Se un corpo non si limitasse a comunicare
Tornata a casa dopo il funerale del padre – si legge in quarta di copertina – Lison si vede consegnare un pacco, un regalo post-mortem del defunto genitore: è un curioso diario del corpo che lui ha tenuto dall’età di dodici anni fino agli ultimi giorni della sua vita.
Sovvertendo tutte le regole del romanzo tradizionale, quello con una trama guidata da una logica, da una consequenzialità utile al dispiegamento dell’intreccio e sovvertendo anche tutte le regole del diario inteso come raccolta di emozioni legate ad eventi particolari della vita, Daniel Pennac compie un vero e proprio capolavoro d’originalità.
Con il suo inconfondibile taglio brillante, in ”Storia di un corpo” ci accompagna dalla pubertà alla vecchiaia di un uomo che, giunto al termine dell’esistenza, si sente come “una moneta che finisce di ruotare su sé stessa”; lo fa passando attraverso pulsioni sessuali, umori, sudori, bisogni fisiologici e malattie, senza nascondere nulla, con un linguaggio crudo, sempre al limite fra l’ironia e un realismo pungolante.
In queste pagine ci offre un punto di vista diverso, il punto di vista del corpo; quel corpo di cui l’infermiere, ogni giorno, si prende cura. Quel corpo che cambia di ora in ora, che incappa in fibrillazioni d’amore o in dissenterie da chemioterapici. Quel corpo che è sempre indissolubilmente rapportato con la mente.
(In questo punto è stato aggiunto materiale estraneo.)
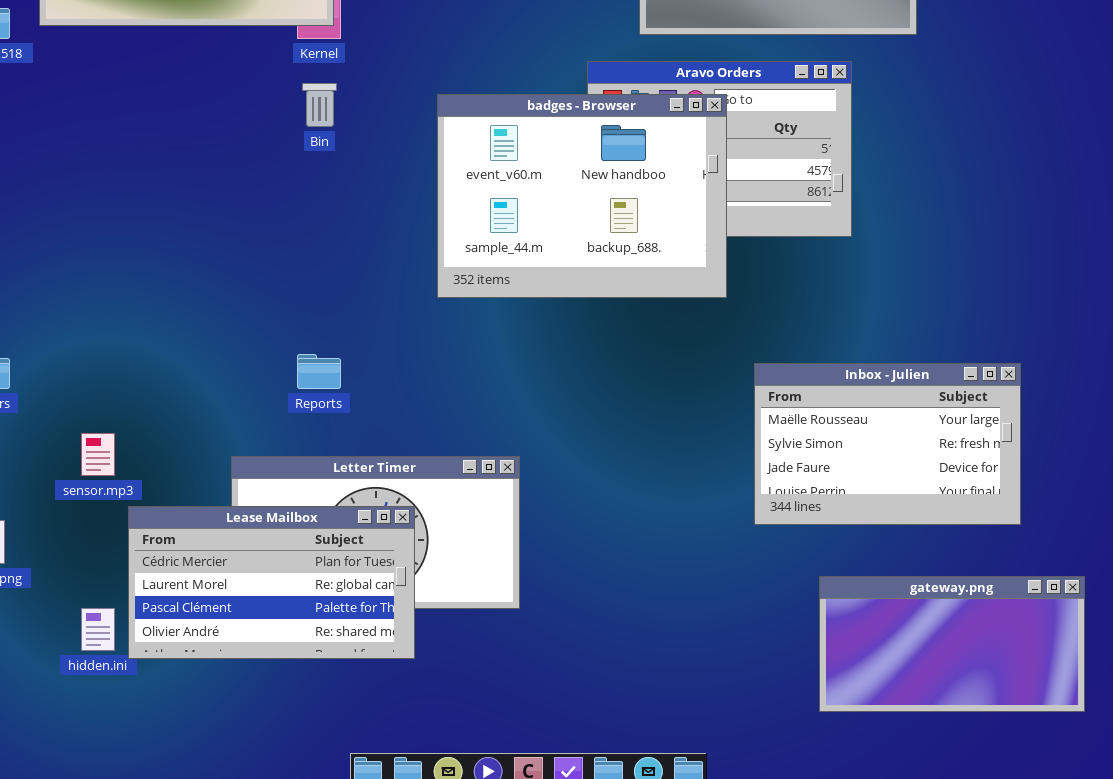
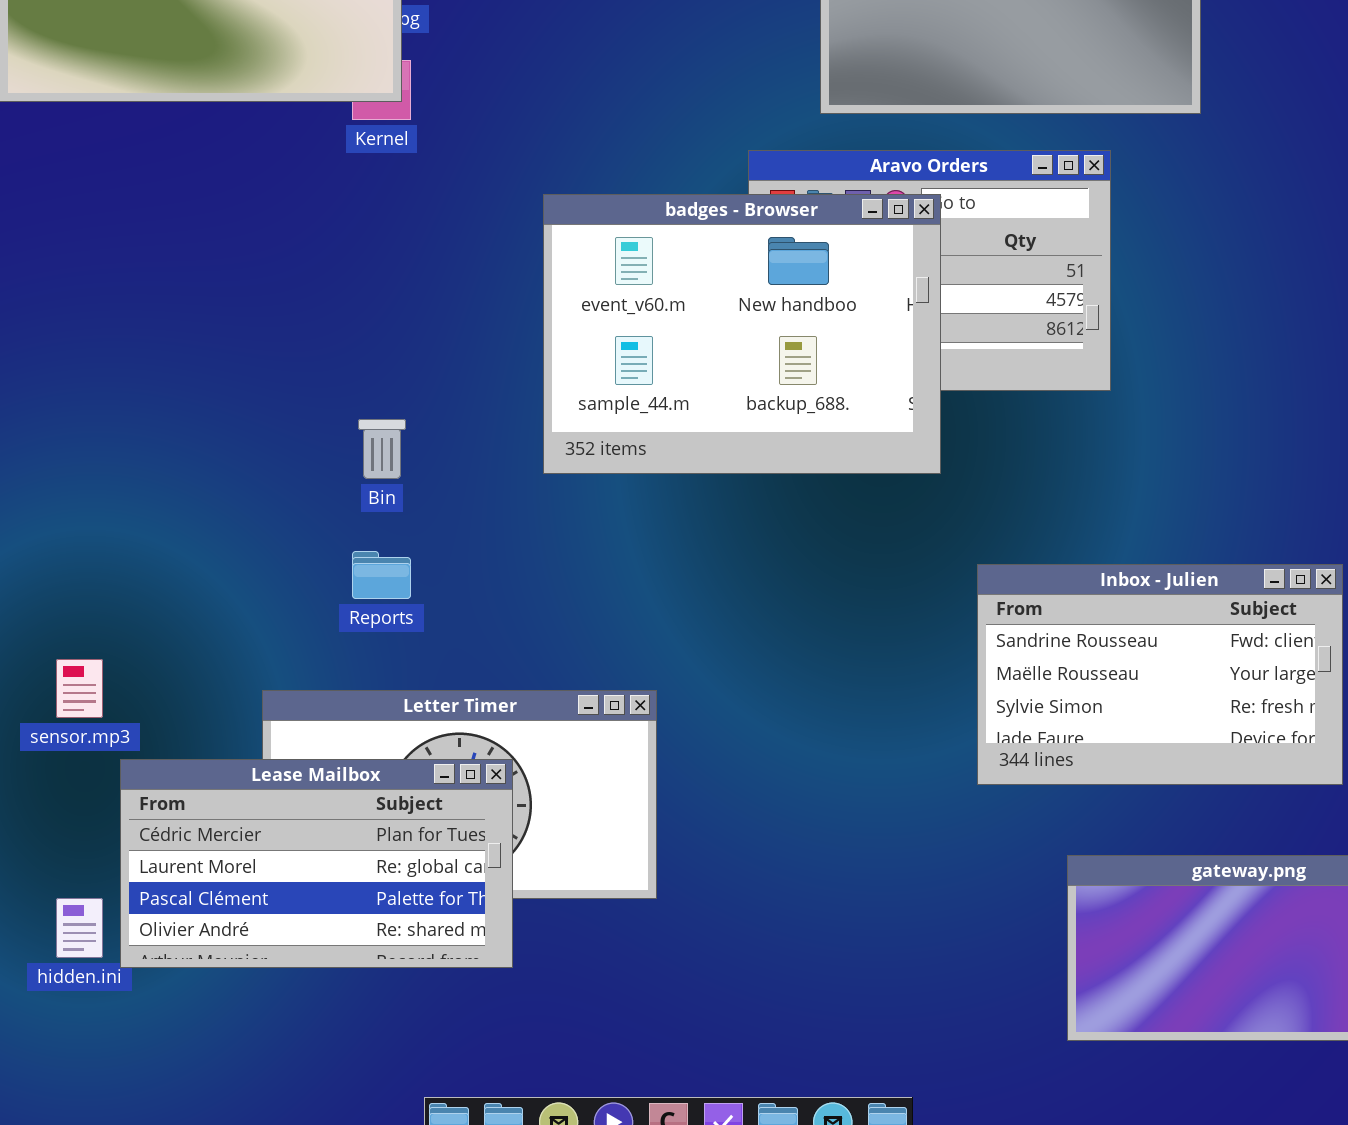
Bin: [302,83,337,127] -> [358,419,406,479], moved
Inbox - Julien: [754,363,1021,525] -> [977,564,1343,785], scrolled up 1 row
”Nell’educazione ci insegnano così: le secrezioni sono ripugnanti. Ma è una convenzione. La vera rivoluzione è quella delle puzze e delle secrezioni, che andrebbero accettate come oggettive, non come qualcosa da rifiutare!” (Daniel Pennac)
Ecco che al centro dell’attenzione sono posti gli stati del corpo che, se ci si pensa un istante, sono quelli che in fin dei conti fanno la differenza nel quotidiano della vita. E l’infermiere lo sa bene, lo vede e lo tocca con mano, su di sé e sugli altri.
Un colpo davvero geniale, quello di Pennac. Con un libro del genere, accantonando parole nobili o concetti altisonanti, porta la nostra attenzione su un fattore che spesso diamo per scontato: ascoltare le sensazioni che il corpo prova in ogni circostanza, significa ricordarsi d’esistere.